Required action: Transcribe the passage of the fact-check on Schweikert below, from "In 2017, anonymous" up to and including "for office supplies.".

Excerpt provided:
Fact-check: Hodge: Schweikert convicted of 11 counts of House ethics violations

Fact-check: Hodge: Schweikert convicted of 11 counts of House ethics violations


IF YOUR TIME IS SHORT

  • In 2022 and 2020, Arizona Rep. David Schweikert was fined $175,000 by the Federal Election Commission and House Ethics Committee for multiple campaign finance violations.
  • Investigators said he failed to report loans, allowed funds to be used for noncampaign purposes and slow-walked handing over documents to play out the statute of limitations for the worst offenses.
  • Schweikert acknowledged the violations, but said he didn’t knowingly break the law.

See the sources for this fact-check


Arizona Democratic congressional candidate Jevin D. Hodges said incumbent Rep. David Schweikert, R-Ariz., “can’t be trusted.”

Hodges tweeted Sept. 30, “He’s been convicted of 11 House ethics violations.”

In 2020, the House Ethics Committee fined Rep. David Schweikert $50,000 for campaign finance violations that, by extension, broke House ethics rules. In 2022, the Federal Election Commission fined him $125,000 on the same basis.

Schweikert’s campaign money violations

In 2017, anonymous accusers said Schweikert’s chief of staff, Oliver Schwab, had used campaign funds for personal matters such as paying for vacations and reimbursements for office supplies.

Information provided:
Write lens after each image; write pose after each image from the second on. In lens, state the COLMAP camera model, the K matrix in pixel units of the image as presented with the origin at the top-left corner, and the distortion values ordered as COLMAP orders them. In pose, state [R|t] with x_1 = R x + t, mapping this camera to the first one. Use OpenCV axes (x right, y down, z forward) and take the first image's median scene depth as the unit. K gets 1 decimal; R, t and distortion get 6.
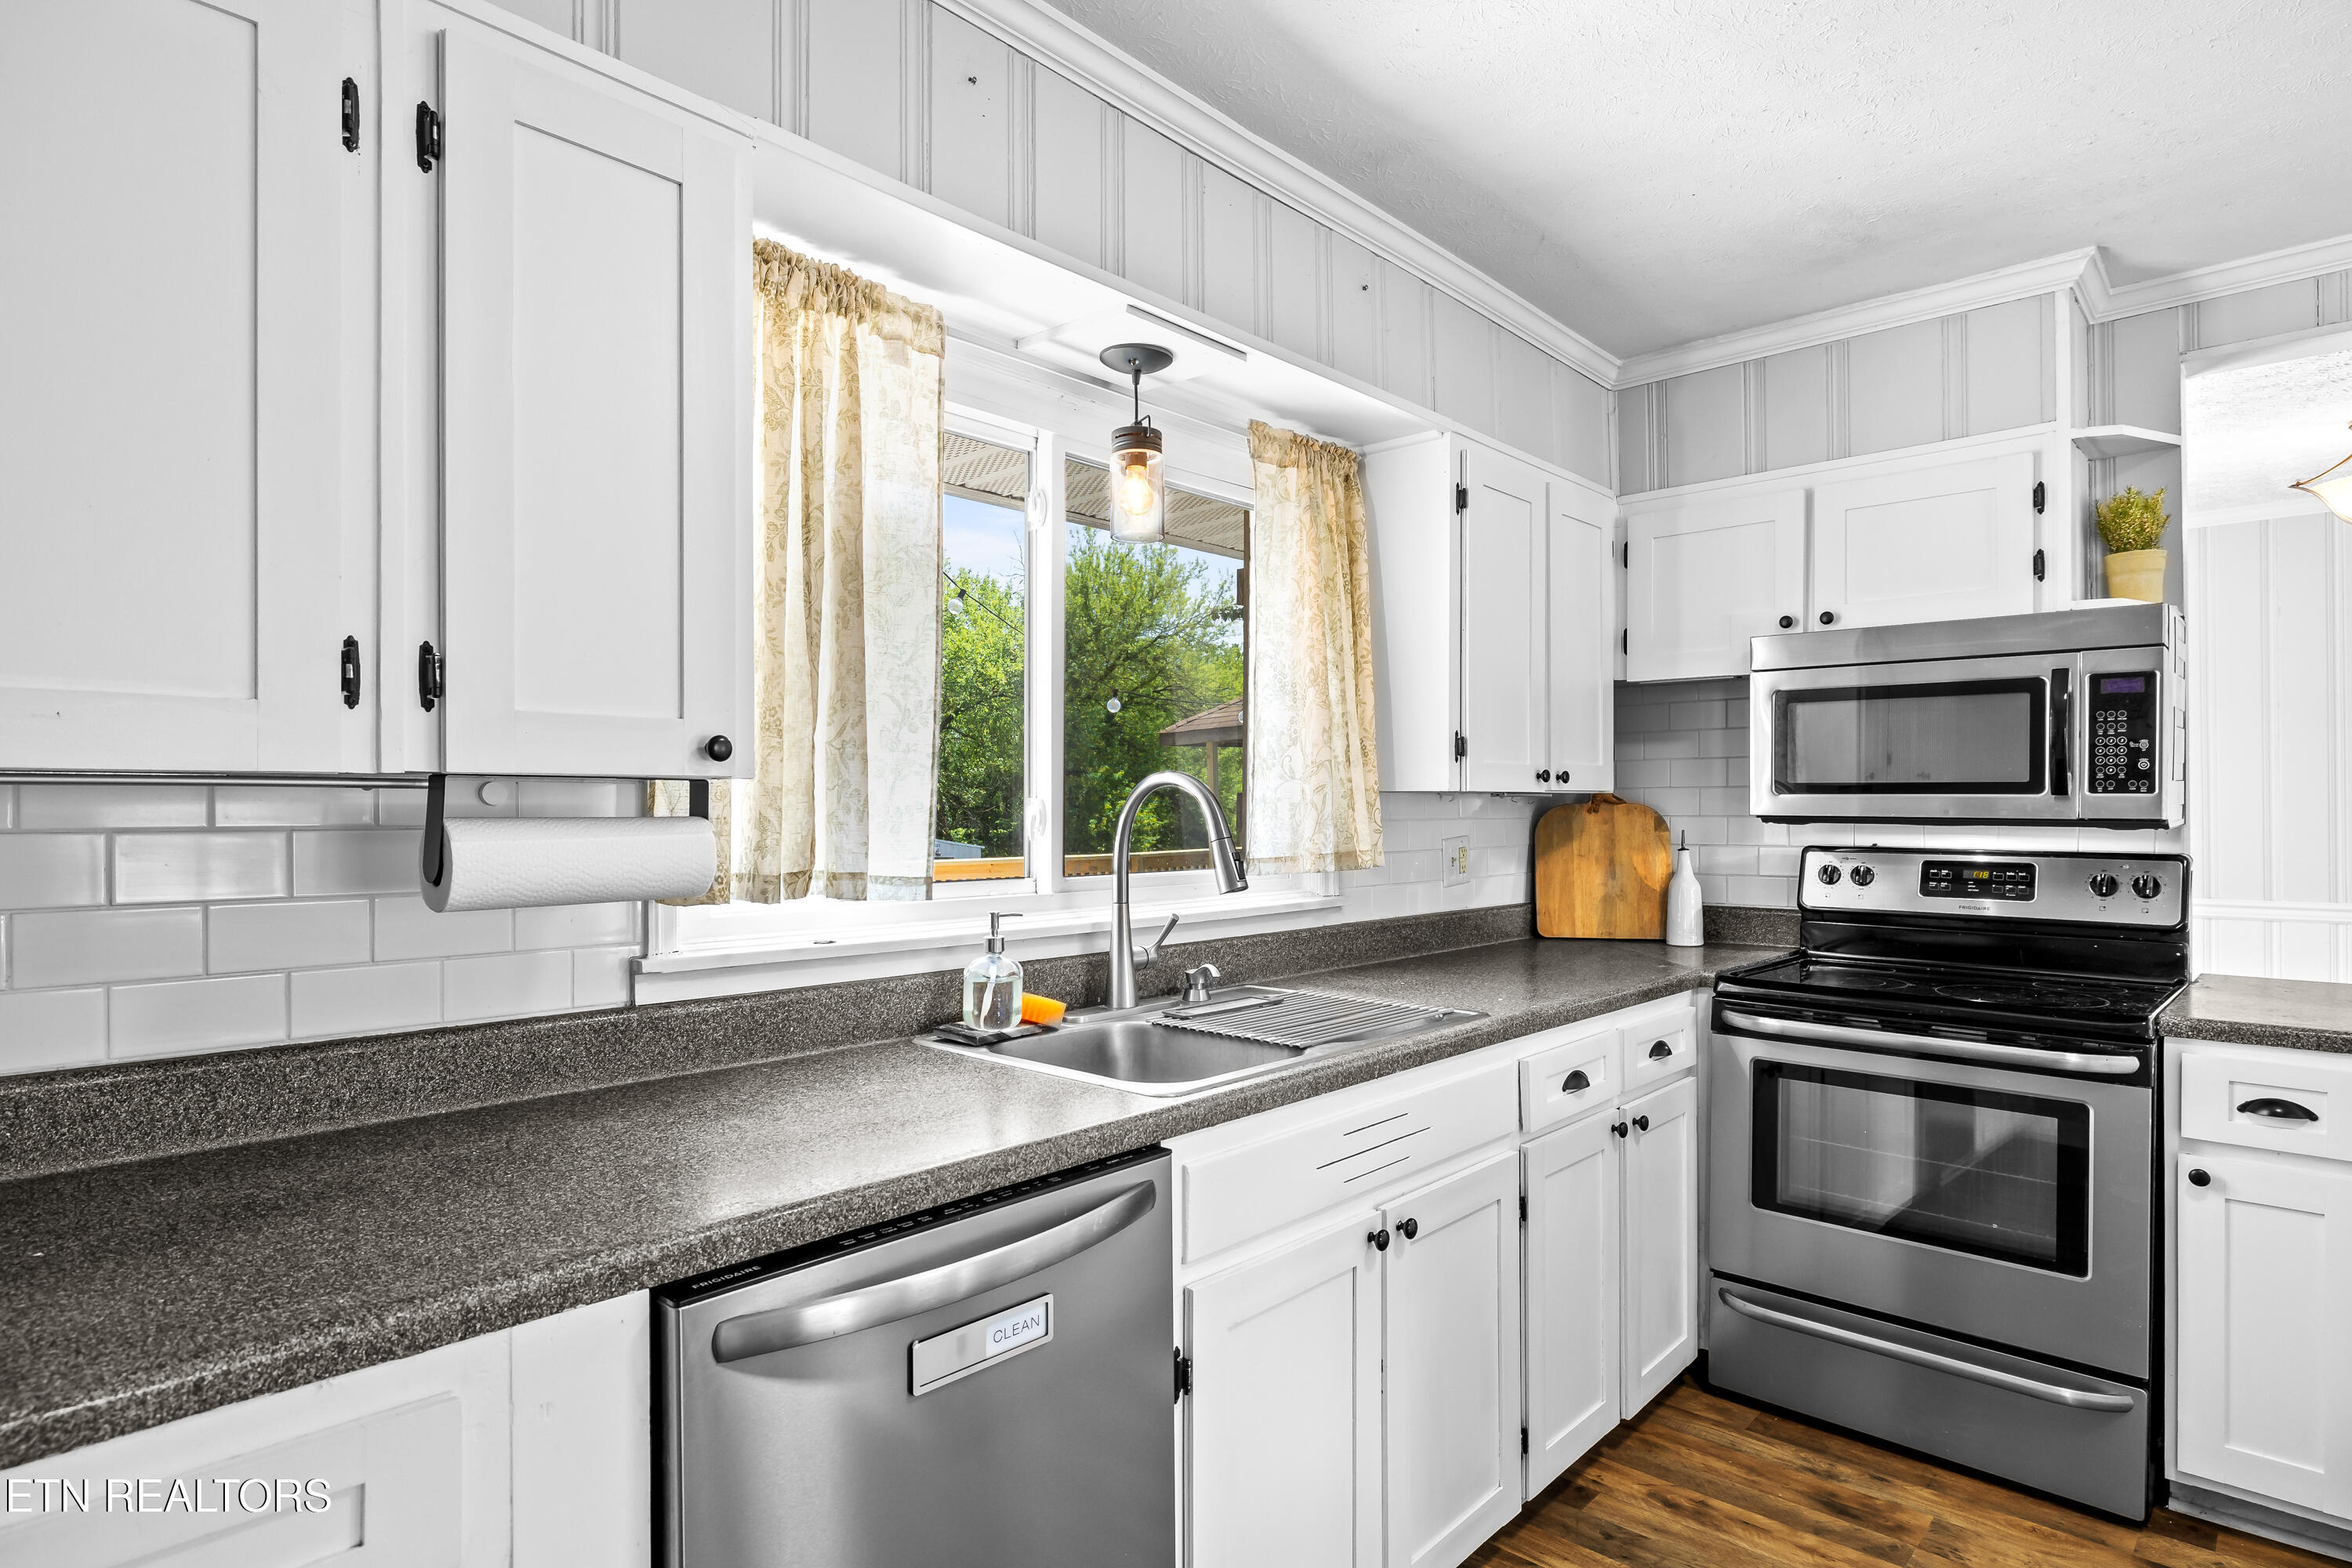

Task result:
In 2017, anonymous accusers said Schweikert’s chief of staff, Oliver Schwab, had used campaign funds for personal matters such as paying for vacations and reimbursements for office supplies.